Mooi Indië (Hindia Molek), konon berkembang sebagai sebuah gerakan demoralisasi pelukis yang tidak ingin membuat lukisan hanya sekadar untuk memenuhi kebutuhan orang-orang Belanda membawa pulang kenangan tentang keindahan Hindia Belanda. Dimana di zaman kemerdekaan, berkembang sebagai lukisan-lukisan pemandangan alam “pinggir jalan”.
Bunawijaya nyaris tak tahu menahu dengan persoalan ‘politisasi Mooi Indie’ tersebut karena bagi mantan pemburu ini, melukis pemandangan bak membagi kebahagiaan, ketenangan dan kenyamanan buat siapa saja yang menyaksikan lukisannya. Bahkan di pamerannya kali ini, Bunawijaya menggandeng artvideomaker muda, Eldwin Pradipta, yang menjadikan karya-karya lukisnya lebih hidup lagi.
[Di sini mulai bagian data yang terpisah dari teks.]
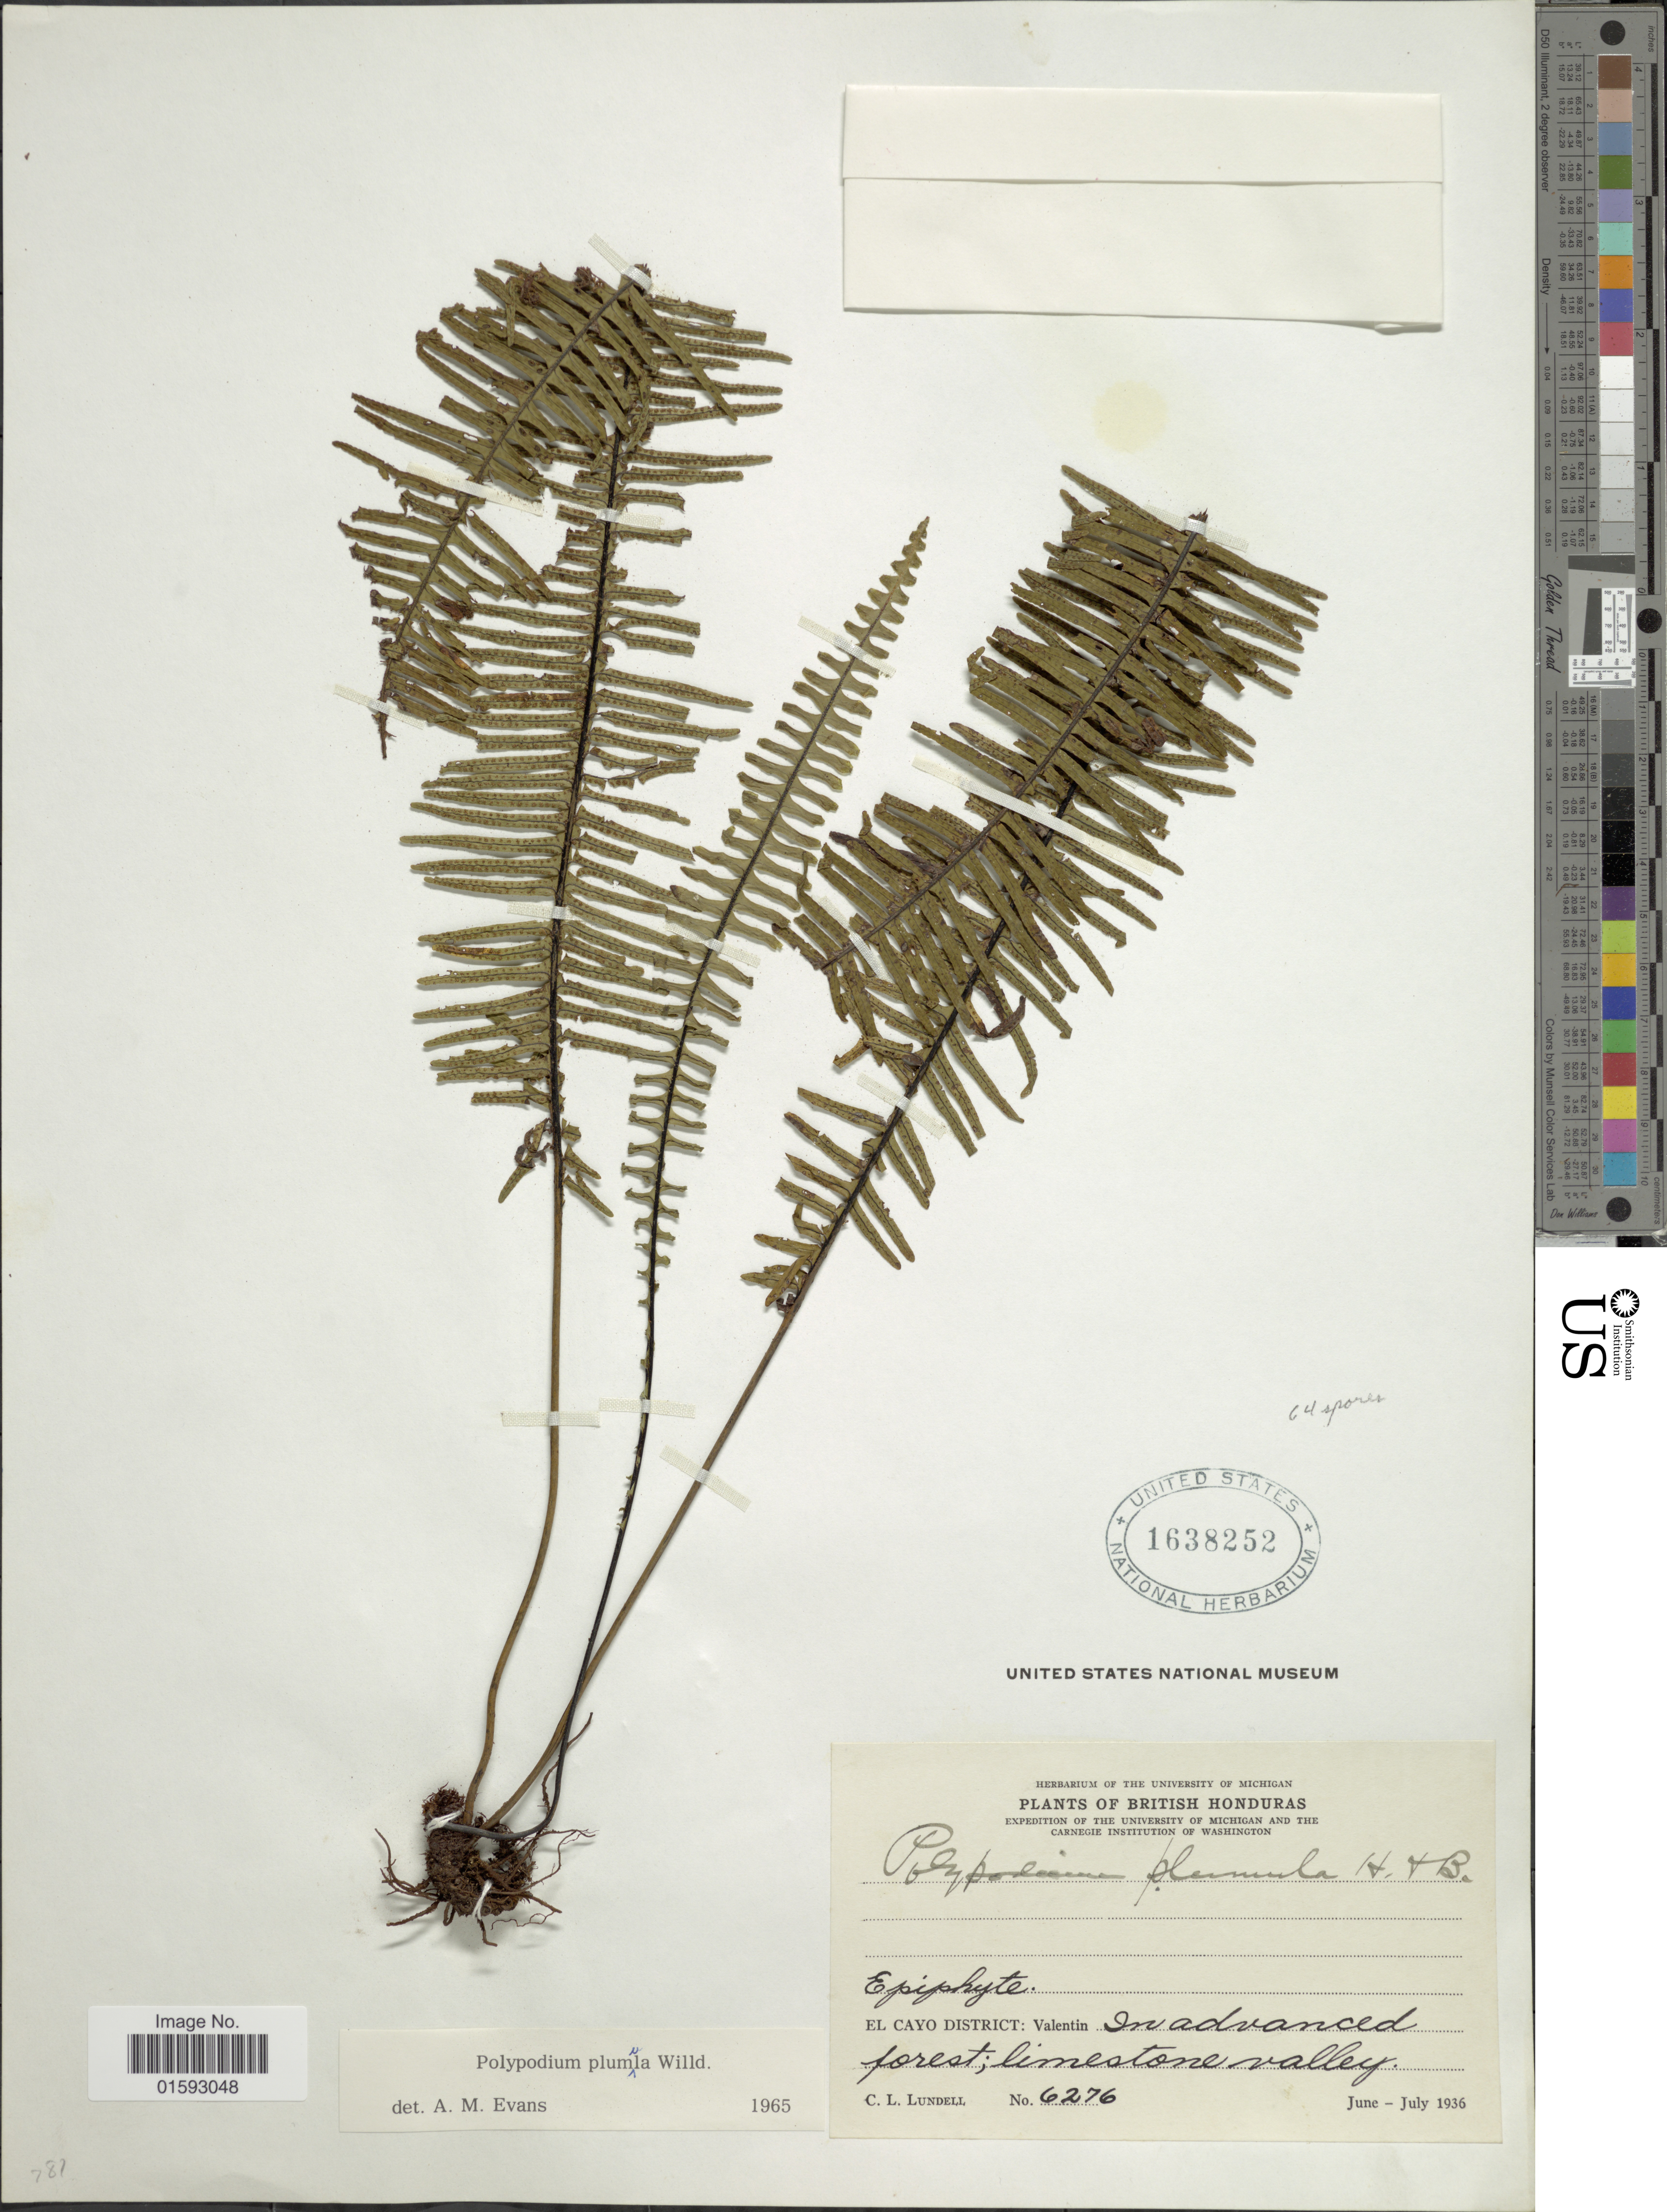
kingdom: Plantae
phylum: Tracheophyta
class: Polypodiopsida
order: Polypodiales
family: Polypodiaceae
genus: Pecluma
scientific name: Pecluma plumula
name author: (Humb. & Bonpl. ex Willd.) M.G. Price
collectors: C. L. Lundell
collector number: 6276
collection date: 1936-06/1936-07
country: Belize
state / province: Cayo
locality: British Honduras, Valentin in advanced forest; limestone valley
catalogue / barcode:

Eldwin Pradipta mengangkat gambaran pada seri lukisan seascape Bunawijaya, Lingkaran Kaki Langit I –V (2016-2017) pada karya, New Seascape (2017), sebuah video projection yang dipancarkan ke lantai dalam bentuk lingkaran 3,5 m.
Dengan program CGI (computer generated imagery) Eldwin Pradipta menggerakkan awan, riak-riak laut, dan, ombak yang menerpa batu karang di pusat seascape ini. Rekaan realitas yang tidak ada pada kenyataan dikembangkan Eldwin Pradipta dengan VFX, program untuk mengolah special effect pada komputer yang sering digunakan pada pembuatan film film fiksi.
Dalam pameran tunggal yang berlangsung hingga 5 Januari 2018 di Gedung A Galeri Nasional Indonesia, Jalan Medan Merdeka Timur No. 14 Jakarta Pusat, pameran ini menjadi satu rangkaian yang tak terputus dari pameran sebelumnya di Selasar Sunaryo Art Space, Bandung (10 November – 10 Desember 2017), yang dibarengi dibarengi peluncuran buku “Buna, Suka Duka Sang Kelana” yang ditulis Jean Couteau.
Pameran ini menghadirkan 47 lukisan karya Bunawijaya, juga interaksi dengan Eldwin Pradipta dalam video projection berjudul “New Seascape”. Lukisan-lukisannya merepresentasi perkembangan kekaryaan Bunawijaya, juga kiprahnya di dunia seni rupa.
Bunawijaya adalah air tenang yang terus mengalir, kekuatan lukisannya merupakan kekuatan alam yang telah menyerap hingga pembuluh-pembuluh darahnya. Tak salah bila karya-karya lukis Bunawijaya yang dipamerkan bak cakrawala tanpa batas dari eksplorasi Mooi Indie.
Sebuah ungkapan tentang alam yang lahir dari ide dan imajinasi serta pengalaman merasakan keindahan yang bersentuhan dengan renungan dan pemikiran.